P. Zimmer, J. T. McGraw (University of New Mexico), CTI-II Computing Collective Collaboration

The University of New Mexico is currently implementing the CCD/Transit Instrument Version II (CTI-II), a 1.8m meridian-pointing telescope, and equipping it with a modern focal plane array and wide-field optics for deployment at McDonald Observatory. The current design of CTI-II is expected to generate over two hundred gigapixels of image data per night of operation from a one degree wide strip of the sky in five bandpasses. These data will feed both realtime and near-realtime analysis pipelines, the design of which is driven by the principle science projects of CTI-II. However, the goals of these analysis systems are common to many sky surveys: precision astrometry, precision photometry, and the ability to facilitate rapid follow-up observations.

Given the potential of new optics and detectors coupled with a unique, dedicated observing mode, several key science projects have been chosen as drivers of the ultimate design of CTI-II:

Red Star Astrometry -- The data pipeline must accurately and precisely measure stellar positions with respect to existing astrometric standards to well within the inherent systematic optical system errors (< 0.003” rms).
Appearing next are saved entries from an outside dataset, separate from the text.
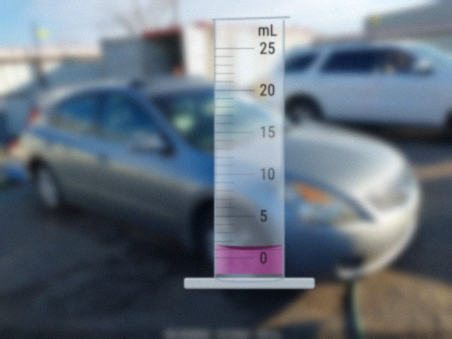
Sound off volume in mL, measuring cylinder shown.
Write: 1 mL
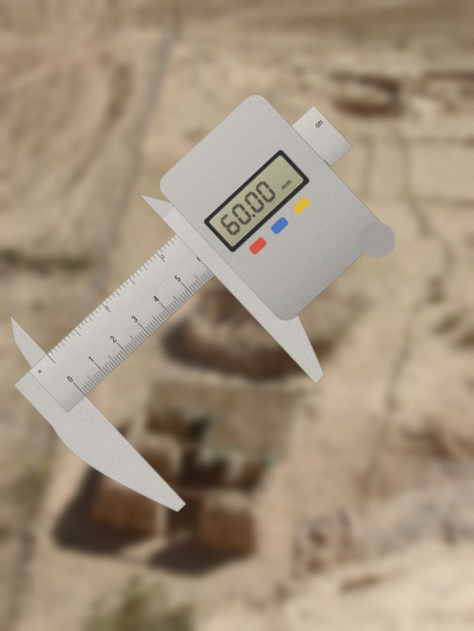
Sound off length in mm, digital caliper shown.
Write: 60.00 mm
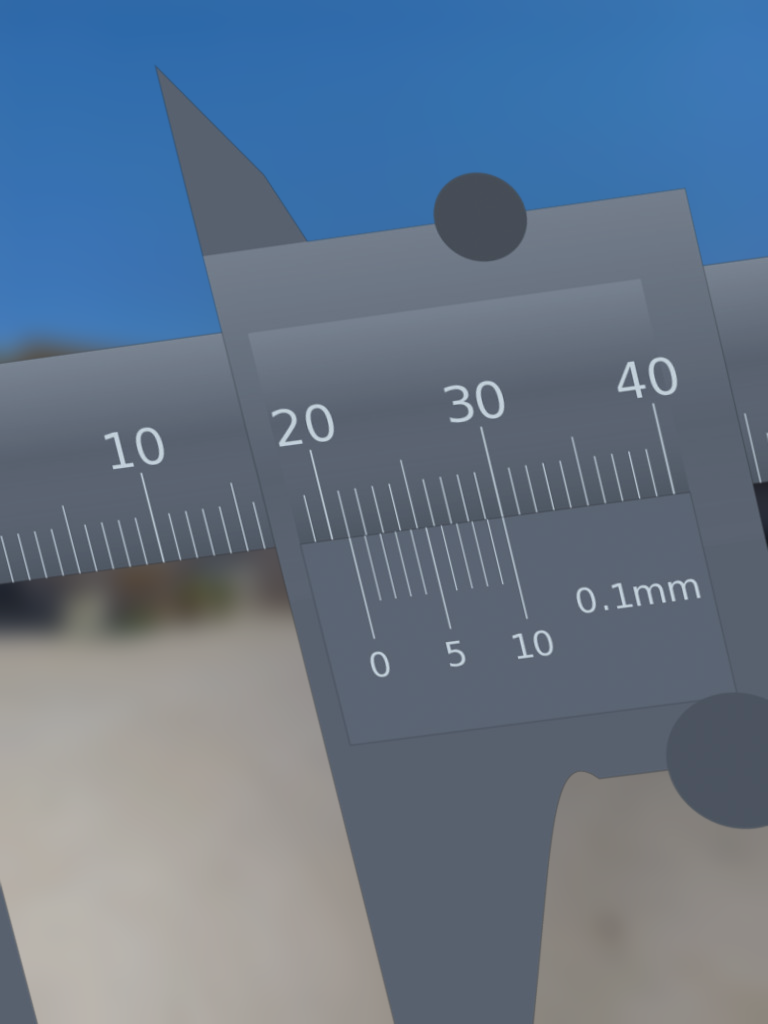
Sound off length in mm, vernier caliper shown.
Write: 21.0 mm
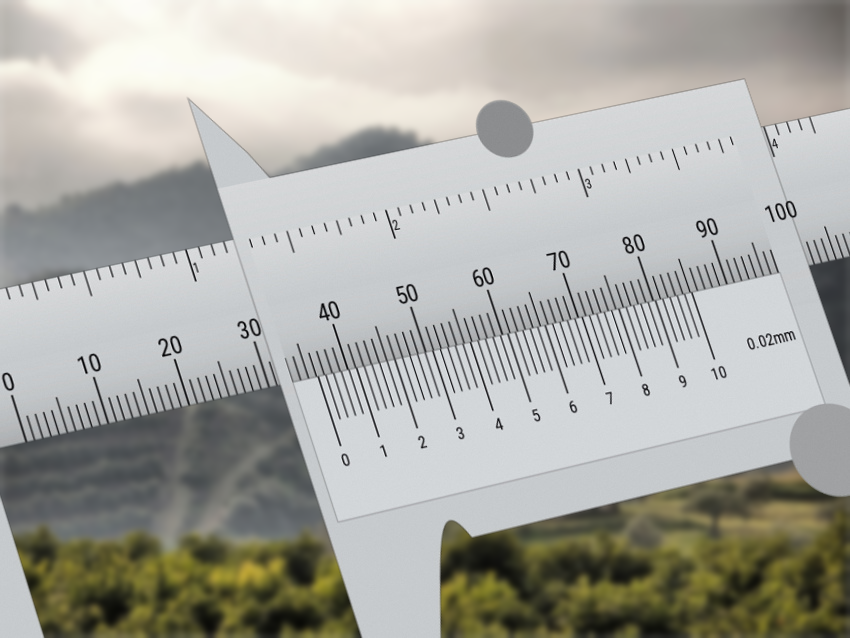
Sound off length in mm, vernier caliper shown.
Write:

AGN Reverberations -- The CTI-II data system must be able to recover the intensities of AGN cores across a wide dynamic range under varying seeing and background conditions to within the errors expected from the optical system and detectors. Supernova Detection -- A supernova candidate detected by CTI-II enters the cooperating Hobby-Eberly Telescope (HET) field-of-regard after approximately one hour. Therefore, the realtime portion of the data analysis pipeline must identify supernova candidates, characterize them, and alert the astronomer-on-call in less than fifteen minutes, with a very low false positive rate, under varying seeing and background conditions.

We have established grassroots collaborations with the Computer Science and Electrical and Computer Engineering Departments at UNM to help address these challenges, engaging both students and faculty in the design and implementation process.